Text to read:

◇ ◇ ◇ ◇

You have this great sailing spot. But lately, it has become overrun with personal water craft (PWCs). They’re noisy, numerous, and run into things. Unless you want to risk damage to you or your boat, you may decide to turn around and go home. May we suggest a more active approach?

In our quest for the best way to deal with PWCs, we decided that the best defense is a good offense. In our case, the best offense is close range advanced tactical weaponry.

Although there is a multitude of weapons systems available, our extensive research and testing revealed that the AIM-9 Sidewinder heat seeking air-to-air missile was the best tool for the job. First fired in 1953, and designed primarily for fleet air defense, this missile was used extensively in the Southeast Asian conflict. The weapon has been improved steady over the years, with the AIM-9M being the latest model, which costs approximately $58,000 a pop. Earlier models such as the AIM-9L or AIM-9P may be available for your boat, but you are going to loose some features such as reduced smoke and enhanced resistance to both electronic and infrared countermeasures.

We mounted our AIM-9M on a 1981 Hobie 16, through the use of custom made mount points on the tramp siderails. The missile is approximately 9 1/2 feet long, so care should be taken to avoid mounting it too far aft, as it will inhibit rudder movement. The fins span over 2 feet, so it is highly recommended that the boat be trailered with the missiles off (although there are those will argue this). The missile weighs 190 lbs., and for light crews can be a significant improvement on the windward side in heavy air. Since the average PWC does not emit a thermal signature remotely close to that of a MIG-29, the heat seeking properties of the missile had to be "tweaked" to a high degree of sensitivity. This introduced some problems in our testing, as you will see.

Test #1

We tested our weapon at an undisclosed area along the Southern California coast. The area was heavily "infested" with PWCs, and was a perfect proving ground.

As soon as we set sail, a PWC immediately crossed our bow.

The targeting system immediately acquired the target and the missile was launched. The tracking capability of the weapon was impressive.

A confirmed kill.

As we passed the explosion, we assessed the effectiveness of the weapon, which was nothing short of amazing. The PWC had been reduced to some flaming wreckage at the intercept site, which was surrounded by a 500 yard "debri field" being rained upon by burning bits and pieces.

Test #2

Our second test was performed with the objective of assessing the long range capabilities of the weapon. The "Crispy Critter", skippered by Frank "Nine Fingers" Pineau, was stationed in the targeting zone as an observer craft.

With a PWC sighted off of our port bow, and Frank to starboard, we acquired the PWC and fired. For reasons not entirely known, Frank decides to light up a cigar.

At this point it was apparent that the tweaking of the missile's heat seeking sensitivity was to be our downfall. Frank starts shouting and waving his arms madly, the whole time holding the lit cigar in his hand.

Sorry, Frank.

Other than the part where we blew up Frank's boat, our experience with the AIM-9M was overwhemlingly positive. Frank was able to jump clear just before impact, and was quickly rescued. Due to the extreme heat detection sensitivity required to target PWCs, considerable care should be excercised regarding the environment in which these weapons are used. Nearby barbeques or cigar smoking sailors can quickly interfer with targeting. Nothing ruins a nice shrimp barbeque quicker than an incoming errant missile. In our case, we blew up a Hobie 16, scorched a perfectly good Hobie baseball cap, and hopelessly "soiled" a really nice pair of burmuda shorts.

It appears that when launching a Hobie in an area infested with PWCs, the most effective configuration is 2 of the missiles. The first is used early on, and the second is retained for the "deterrent effect". We noted that upon striking the first target, the remaing PWCs
vacated the area within seconds, presumably to avoid a similar fate and/or to summon local law enforcement authorities. In our case, the authorities displayed significant anxiety, which was later tempered when they learned that the target was a PWC. One of the officers present was noted to have said, "So the guy has a couple of air-to-air missles on his boat. What do you expect us to do about it?"


On The Wire would like to stress that this article is a parody and that all photos presented are ficticious. Please do not put a missile on your boat, blow something (or yourself) up, and blame us for giving you the idea. The whole things a joke. Really.

◇ ◇ ◇ ◇

Listed records:
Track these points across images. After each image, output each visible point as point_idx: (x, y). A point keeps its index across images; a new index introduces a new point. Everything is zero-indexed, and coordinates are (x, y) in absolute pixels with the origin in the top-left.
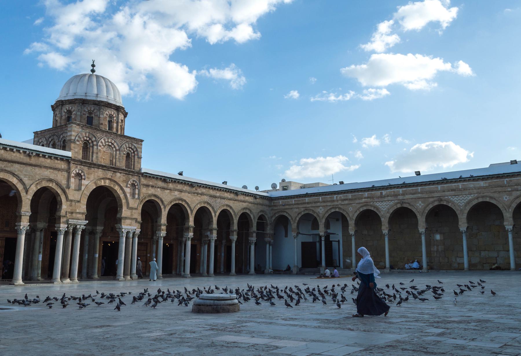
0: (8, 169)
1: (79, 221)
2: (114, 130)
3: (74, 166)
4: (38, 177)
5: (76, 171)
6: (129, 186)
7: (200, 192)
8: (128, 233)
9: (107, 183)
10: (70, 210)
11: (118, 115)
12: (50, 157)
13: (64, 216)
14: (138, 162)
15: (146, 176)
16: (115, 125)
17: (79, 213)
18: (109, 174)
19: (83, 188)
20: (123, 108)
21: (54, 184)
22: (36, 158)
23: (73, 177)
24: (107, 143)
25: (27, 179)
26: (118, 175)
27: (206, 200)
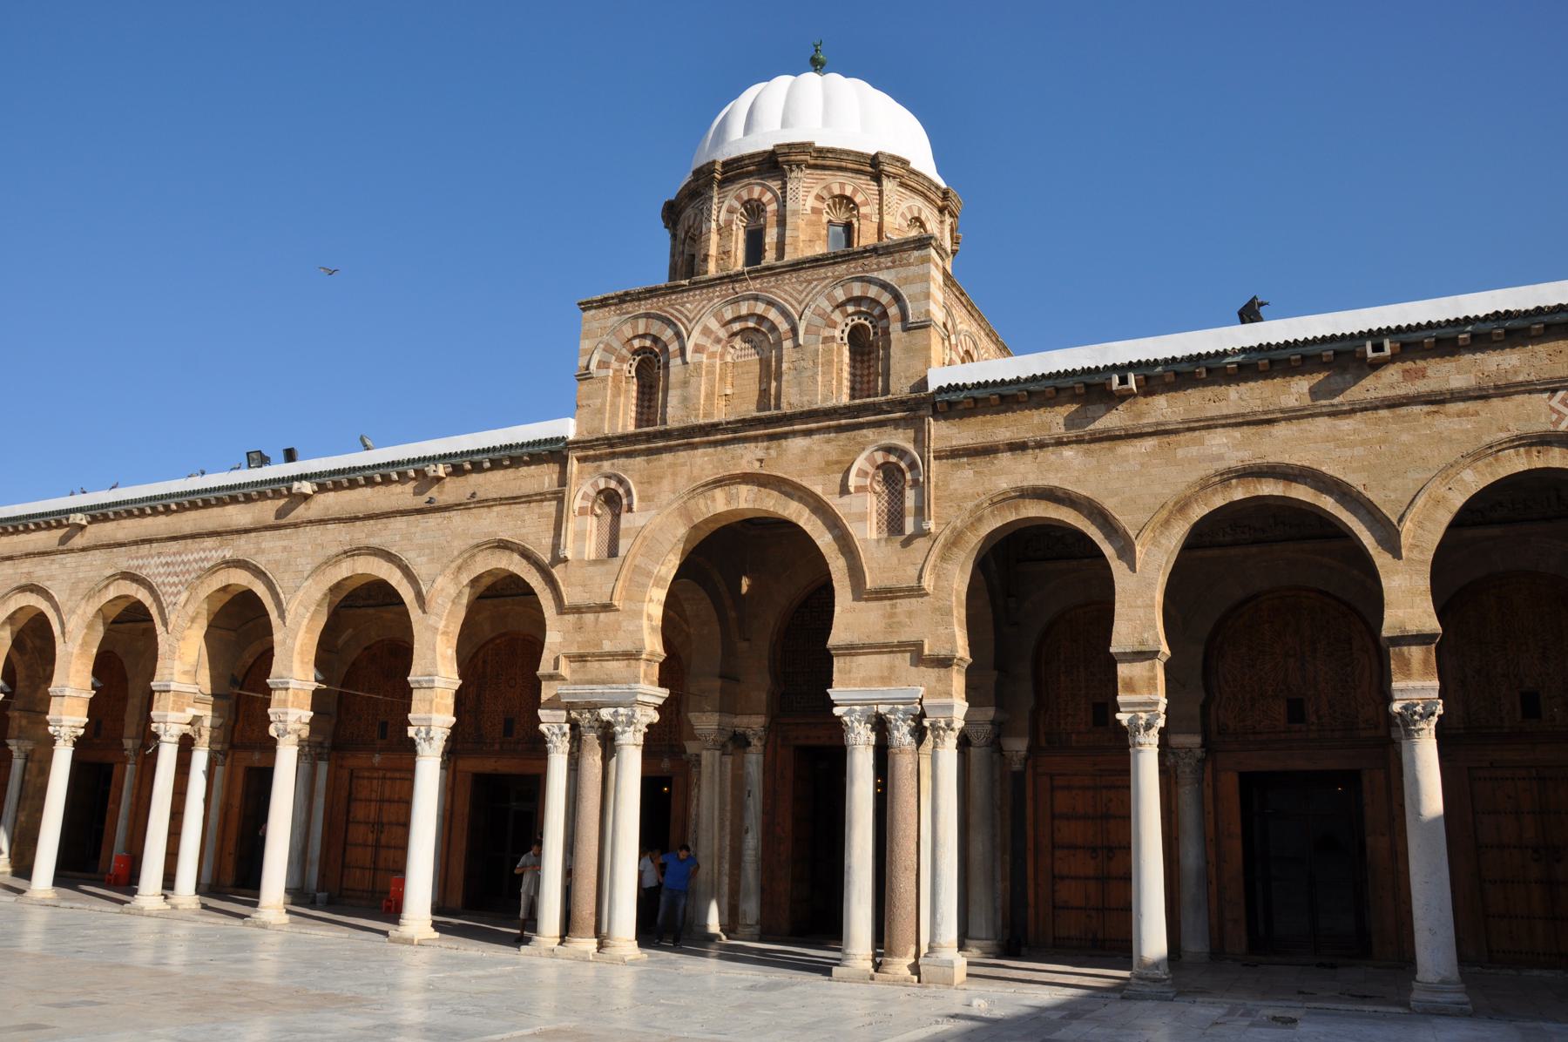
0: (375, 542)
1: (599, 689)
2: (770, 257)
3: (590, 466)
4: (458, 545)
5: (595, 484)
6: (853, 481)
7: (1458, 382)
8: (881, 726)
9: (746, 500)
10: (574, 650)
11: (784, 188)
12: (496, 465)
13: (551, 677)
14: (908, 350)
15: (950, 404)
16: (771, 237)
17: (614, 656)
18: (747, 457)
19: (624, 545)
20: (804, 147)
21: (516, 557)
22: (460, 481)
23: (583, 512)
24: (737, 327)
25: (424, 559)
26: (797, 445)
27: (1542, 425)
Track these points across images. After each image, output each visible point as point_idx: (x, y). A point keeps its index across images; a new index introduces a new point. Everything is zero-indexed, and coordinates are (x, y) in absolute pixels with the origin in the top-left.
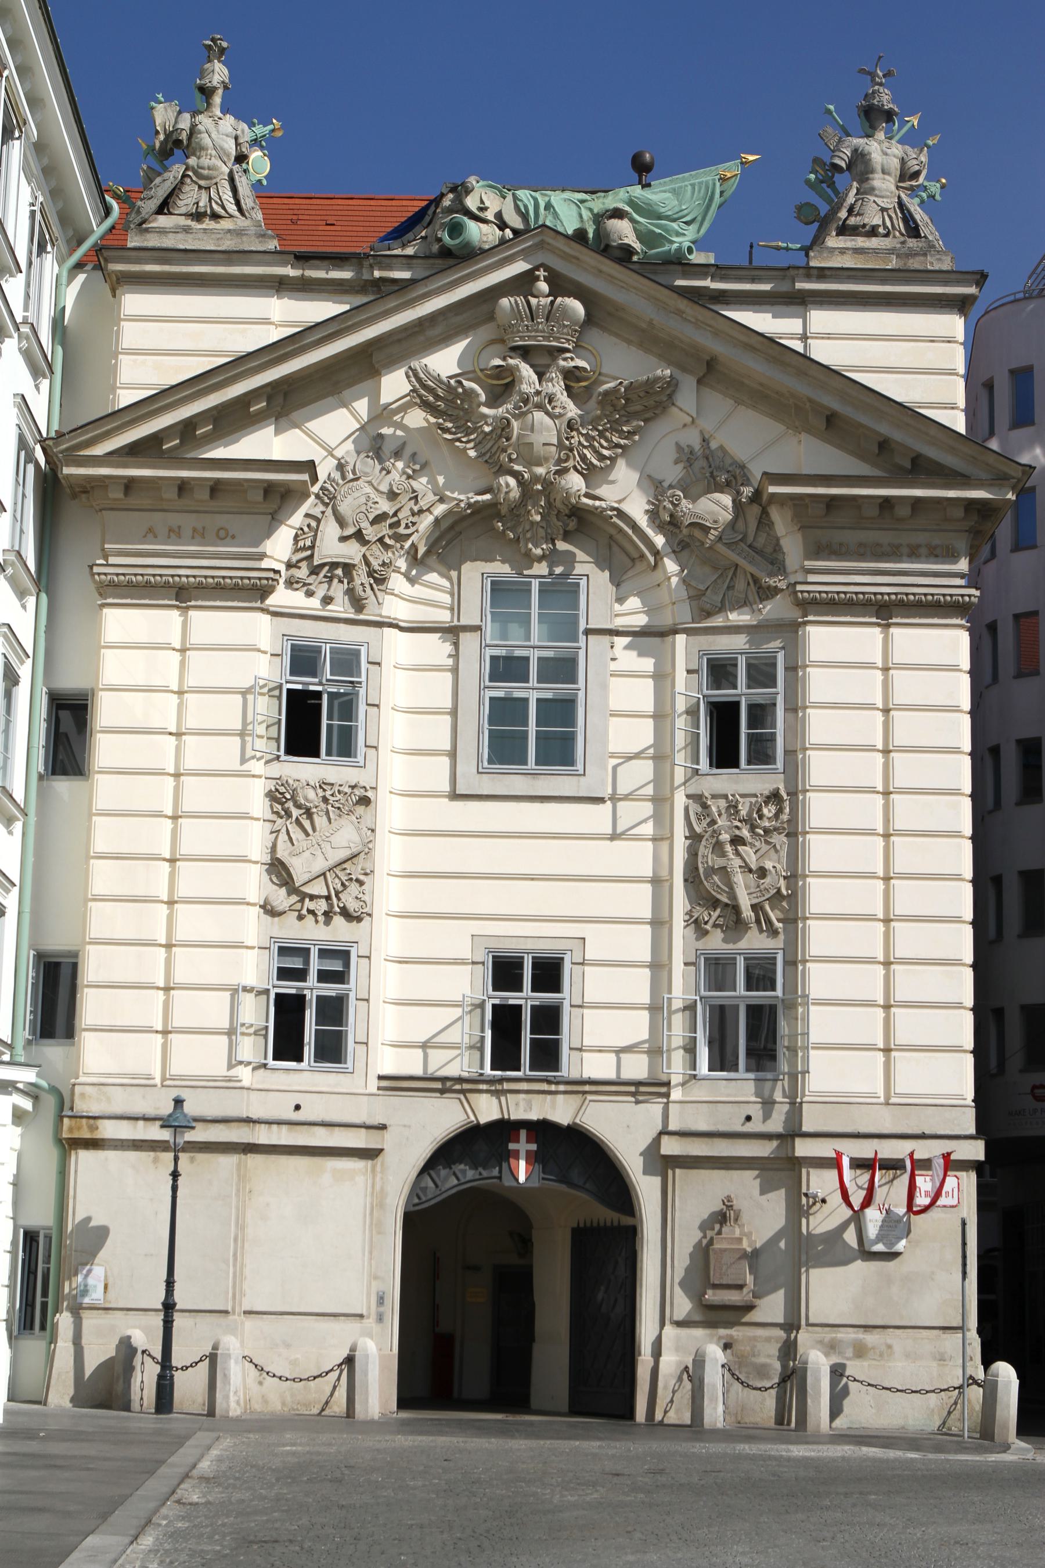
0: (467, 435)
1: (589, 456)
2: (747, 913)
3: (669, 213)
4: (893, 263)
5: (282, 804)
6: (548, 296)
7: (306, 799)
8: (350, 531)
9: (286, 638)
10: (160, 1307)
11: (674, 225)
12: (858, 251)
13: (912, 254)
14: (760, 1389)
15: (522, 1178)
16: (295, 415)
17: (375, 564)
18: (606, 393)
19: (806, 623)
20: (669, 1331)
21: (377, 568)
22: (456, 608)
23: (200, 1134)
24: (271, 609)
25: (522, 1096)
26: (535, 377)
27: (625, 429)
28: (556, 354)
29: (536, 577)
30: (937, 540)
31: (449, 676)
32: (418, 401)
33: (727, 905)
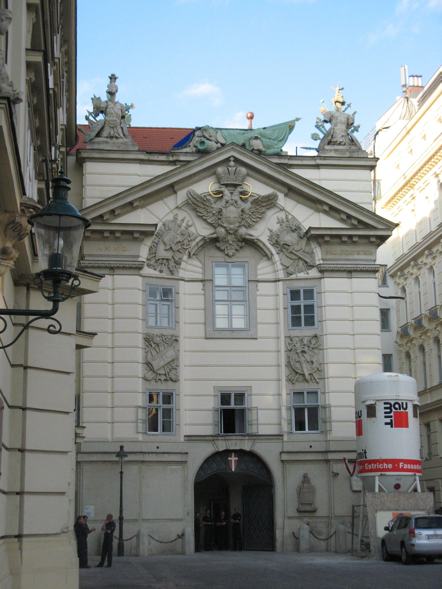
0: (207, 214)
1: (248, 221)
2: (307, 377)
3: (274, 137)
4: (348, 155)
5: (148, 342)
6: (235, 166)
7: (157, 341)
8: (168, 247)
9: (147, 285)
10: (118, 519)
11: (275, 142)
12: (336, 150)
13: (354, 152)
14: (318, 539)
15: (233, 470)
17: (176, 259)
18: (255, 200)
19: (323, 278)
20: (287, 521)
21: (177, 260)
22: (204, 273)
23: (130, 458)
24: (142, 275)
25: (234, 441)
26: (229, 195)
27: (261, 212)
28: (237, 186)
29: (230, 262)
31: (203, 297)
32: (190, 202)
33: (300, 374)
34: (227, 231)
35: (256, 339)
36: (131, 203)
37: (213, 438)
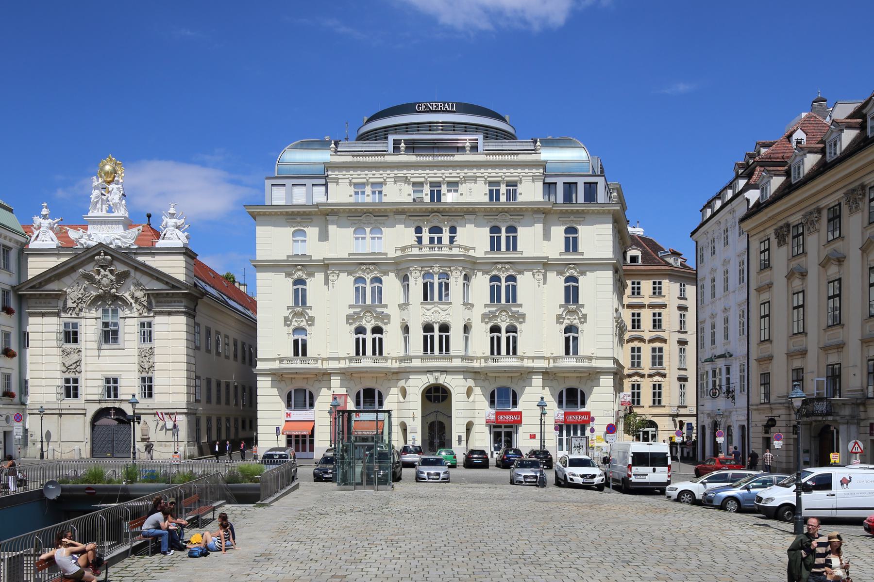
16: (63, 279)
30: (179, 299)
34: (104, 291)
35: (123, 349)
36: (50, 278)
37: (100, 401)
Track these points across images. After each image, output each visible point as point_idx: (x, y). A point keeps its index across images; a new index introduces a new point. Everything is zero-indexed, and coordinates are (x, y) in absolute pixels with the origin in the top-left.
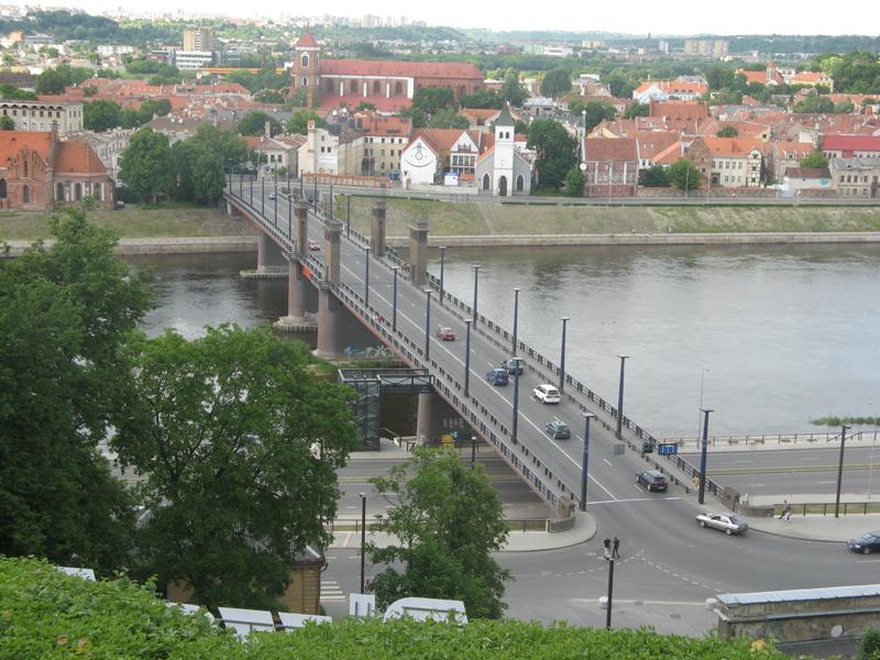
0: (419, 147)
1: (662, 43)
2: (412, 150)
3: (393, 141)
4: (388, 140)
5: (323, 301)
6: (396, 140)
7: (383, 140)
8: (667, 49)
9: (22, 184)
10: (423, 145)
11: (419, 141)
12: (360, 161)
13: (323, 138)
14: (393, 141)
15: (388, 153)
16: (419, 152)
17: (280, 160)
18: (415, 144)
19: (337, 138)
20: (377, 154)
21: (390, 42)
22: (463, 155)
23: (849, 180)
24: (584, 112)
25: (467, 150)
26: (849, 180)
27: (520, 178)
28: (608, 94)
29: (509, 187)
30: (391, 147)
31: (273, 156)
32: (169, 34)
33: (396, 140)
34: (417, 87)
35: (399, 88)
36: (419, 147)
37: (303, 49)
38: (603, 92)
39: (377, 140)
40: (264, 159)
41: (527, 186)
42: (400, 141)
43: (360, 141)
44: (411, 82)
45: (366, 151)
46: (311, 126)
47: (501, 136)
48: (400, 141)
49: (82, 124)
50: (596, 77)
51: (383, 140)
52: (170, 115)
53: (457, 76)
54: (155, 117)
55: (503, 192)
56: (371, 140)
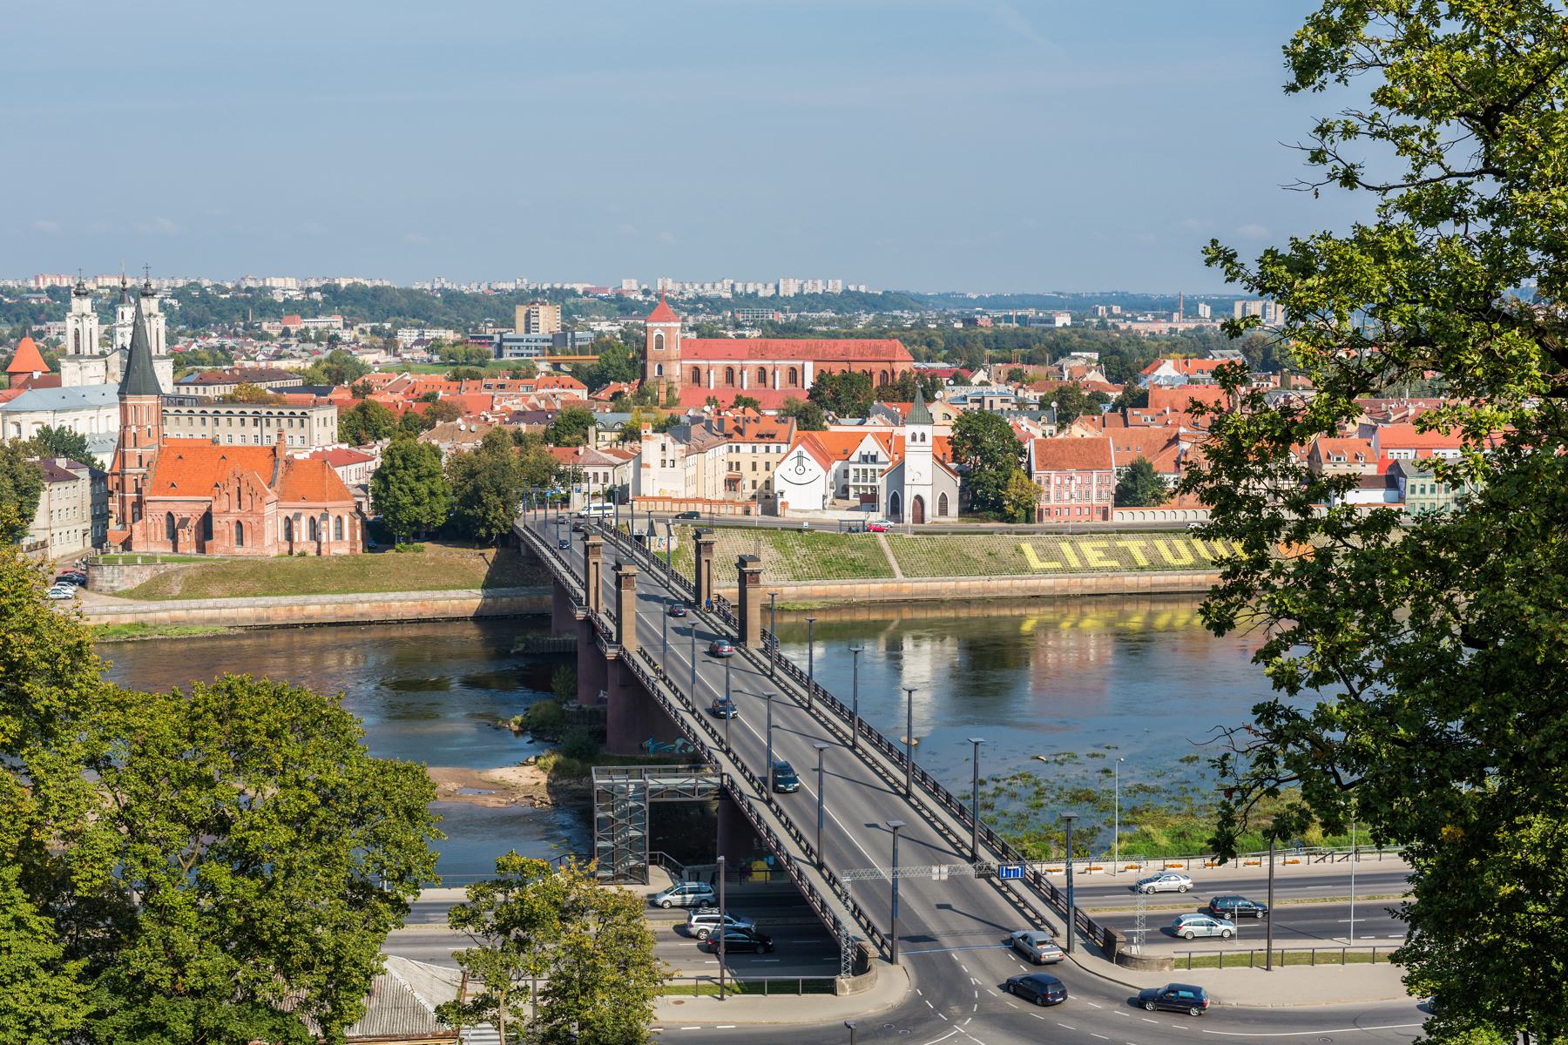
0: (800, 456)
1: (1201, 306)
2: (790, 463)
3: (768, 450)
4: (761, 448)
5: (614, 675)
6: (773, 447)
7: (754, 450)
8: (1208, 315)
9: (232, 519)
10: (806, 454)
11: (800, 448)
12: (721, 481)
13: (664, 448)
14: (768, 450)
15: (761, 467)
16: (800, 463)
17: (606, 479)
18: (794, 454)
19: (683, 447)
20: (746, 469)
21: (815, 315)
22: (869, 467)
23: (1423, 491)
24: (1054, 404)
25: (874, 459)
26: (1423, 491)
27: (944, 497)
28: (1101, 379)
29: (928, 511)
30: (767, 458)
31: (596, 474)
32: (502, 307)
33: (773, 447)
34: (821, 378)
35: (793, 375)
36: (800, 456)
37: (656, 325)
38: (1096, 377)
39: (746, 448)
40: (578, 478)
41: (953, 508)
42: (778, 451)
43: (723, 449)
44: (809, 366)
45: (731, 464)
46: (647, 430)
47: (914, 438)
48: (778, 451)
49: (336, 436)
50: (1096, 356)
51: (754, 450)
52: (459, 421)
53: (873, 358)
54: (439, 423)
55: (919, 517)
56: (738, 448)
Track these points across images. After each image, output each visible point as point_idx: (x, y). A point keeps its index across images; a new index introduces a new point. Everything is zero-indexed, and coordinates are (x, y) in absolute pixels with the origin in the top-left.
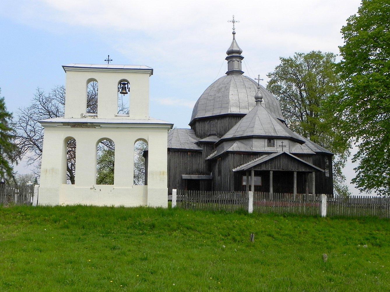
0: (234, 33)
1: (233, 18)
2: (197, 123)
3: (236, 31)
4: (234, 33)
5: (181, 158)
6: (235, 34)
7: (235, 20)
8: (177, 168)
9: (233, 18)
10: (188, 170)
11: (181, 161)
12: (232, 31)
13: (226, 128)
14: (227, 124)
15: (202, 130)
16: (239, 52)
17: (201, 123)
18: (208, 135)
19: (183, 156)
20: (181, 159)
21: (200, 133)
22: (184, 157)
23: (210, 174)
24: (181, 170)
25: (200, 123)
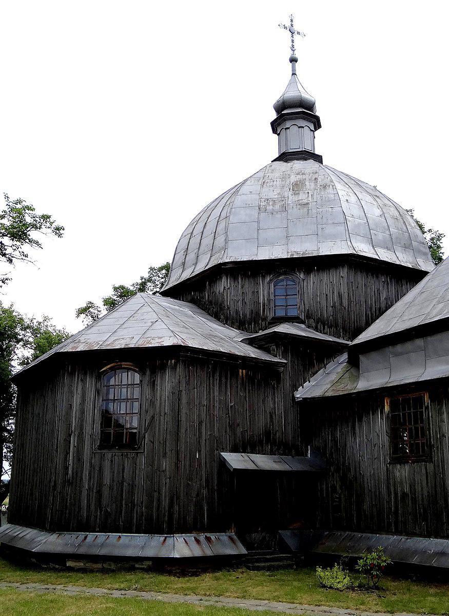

◇ ◇ ◇ ◇

Copy the passage of the sailboat missile article starting with "Our second test" and going on through "Sorry, Frank.", renaming "cigar" as "pipe" wherever it occurs.

Our second test was performed with the objective of assessing the long range capabilities of the weapon. The "Crispy Critter", skippered by Frank "Nine Fingers" Pineau, was stationed in the targeting zone as an observer craft.

With a PWC sighted off of our port bow, and Frank to starboard, we acquired the PWC and fired. For reasons not entirely known, Frank decides to light up a pipe.

At this point it was apparent that the tweaking of the missile's heat seeking sensitivity was to be our downfall. Frank starts shouting and waving his arms madly, the whole time holding the lit pipe in his hand.

Sorry, Frank.